Das thailändische Kabinett hat den ersten formellen Verordnungsentwurf zur Abschiebung ausländischer Staatsangehöriger gebilligt. Die Neuregelung definiert sechs spezifische Straftatbestände, die künftig zur sofortigen Ausweisung aus dem Königreich führen können. Damit reagiert die Regierung auf rechtliche Lücken und will die Verfahren drastisch beschleunigen.

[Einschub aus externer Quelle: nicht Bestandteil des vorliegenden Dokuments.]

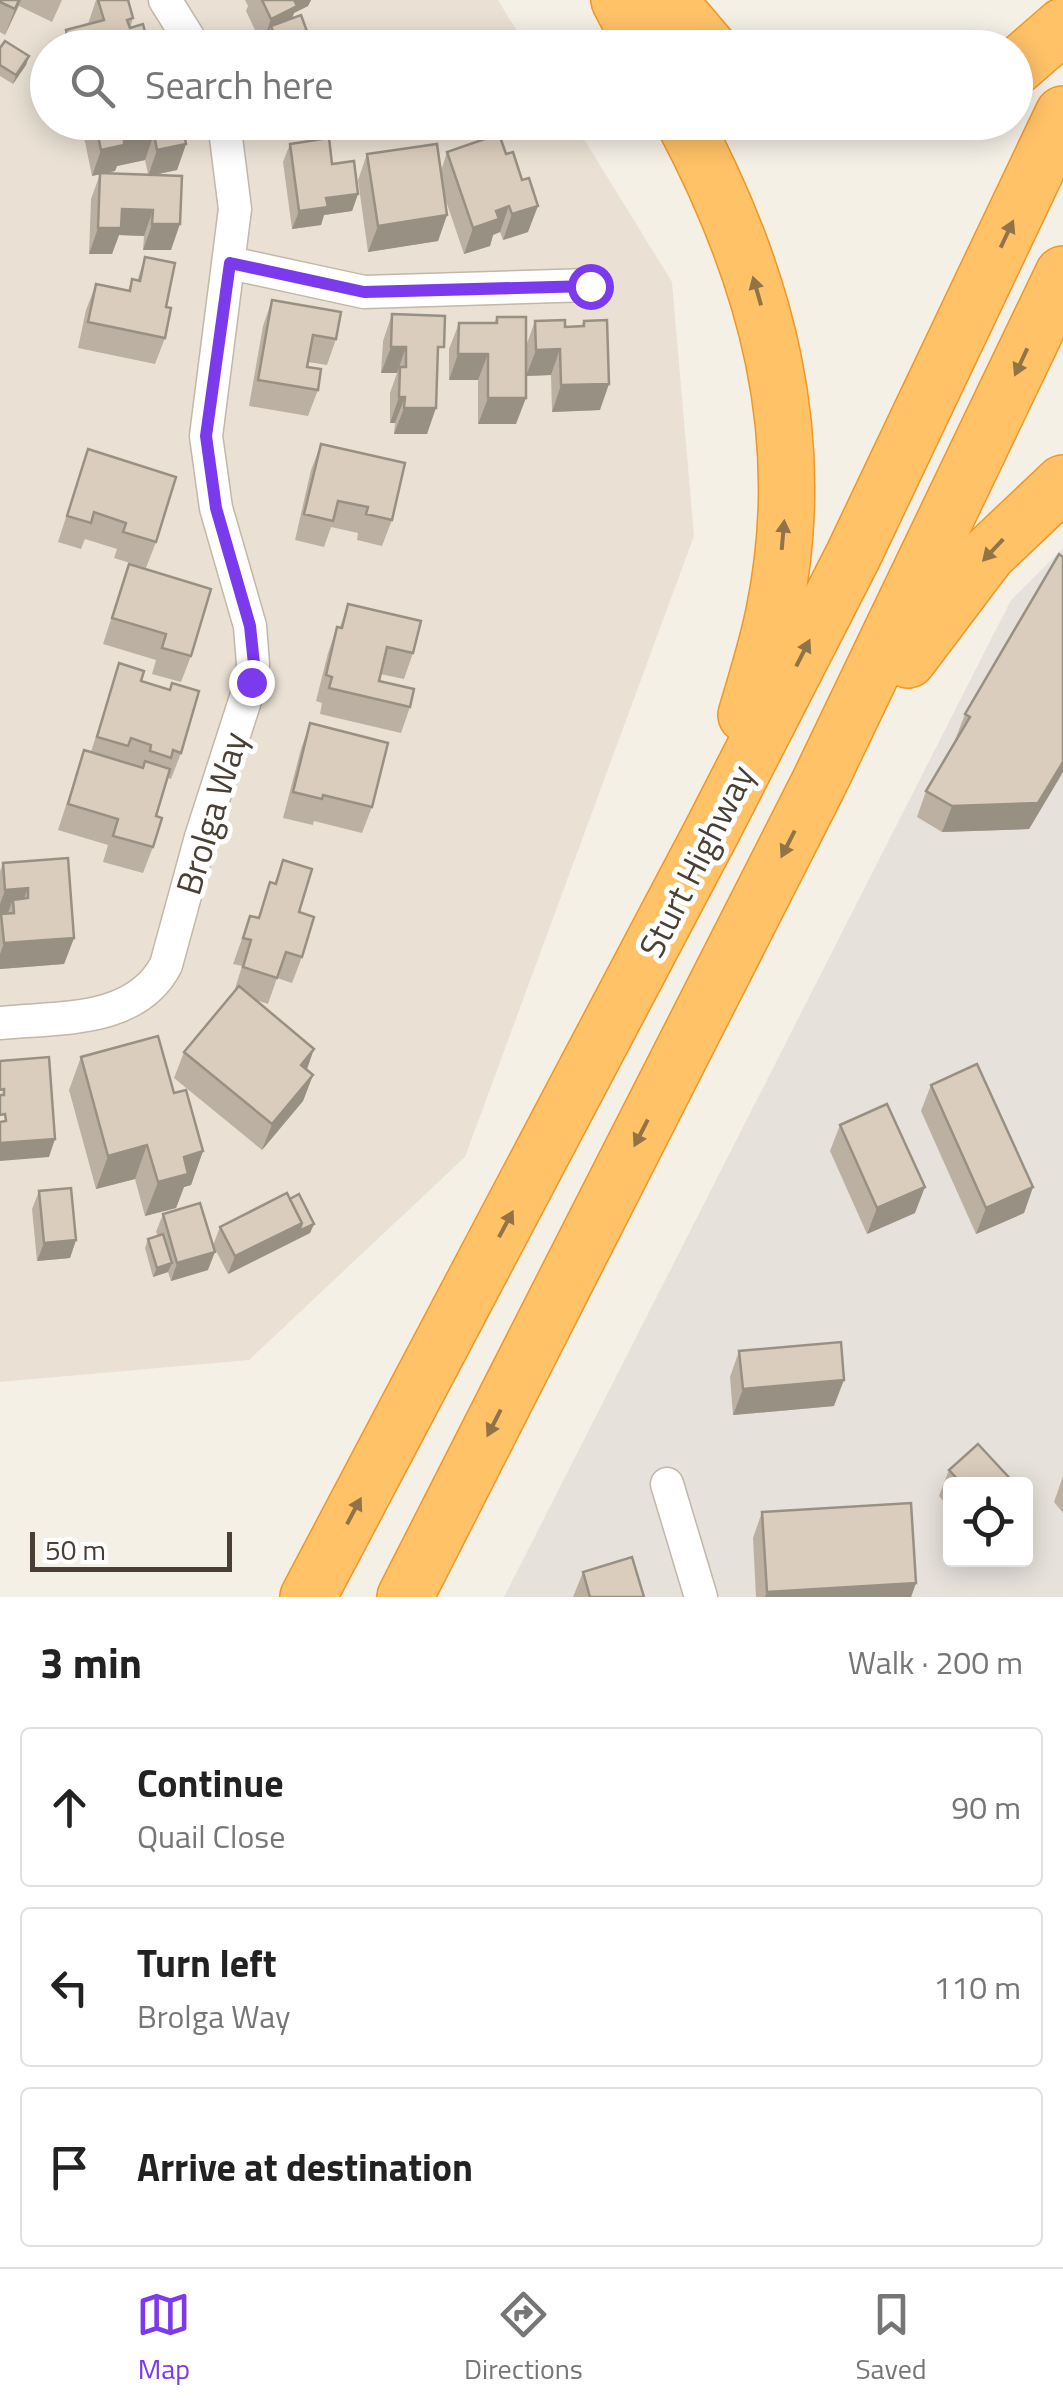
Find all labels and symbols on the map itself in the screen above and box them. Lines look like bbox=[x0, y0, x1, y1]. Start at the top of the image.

Effizienz statt Bürokratie: Kabinett beschließt historischen Reformschritt

Bisher fehlte es in Thailand an einer einheitlichen, formellen Verwaltungsvorschrift, die Abschiebungen klar regelt – und das, obwohl die Prozesse eine hochgradig enge Abstimmung zwischen verschiedenen staatlichen Behörden erfordern. Um diese Lücke zu schließen und im nationalen Interesse schnell sowie effektiv handeln zu können, hat das Kabinett nun reagiert.

Wie Regierungssprecherin Rachada Dhnadirek erklärte, geht dieser Schritt auf einen Kabinetsbeschluss vom 16. Juni 2026 zurück. Damals wurden die zuständigen Behörden angewiesen, bestehende Gesetze, Verordnungen und Regeln im Einwanderungsrecht grundlegend zu überprüfen und anzupassen. Ziel der Reform ist es, den Abschiebungsprozess von Ausländern, die Straftaten begehen oder illegal einreisen, deutlich zu beschleunigen und effizienter zu gestalten.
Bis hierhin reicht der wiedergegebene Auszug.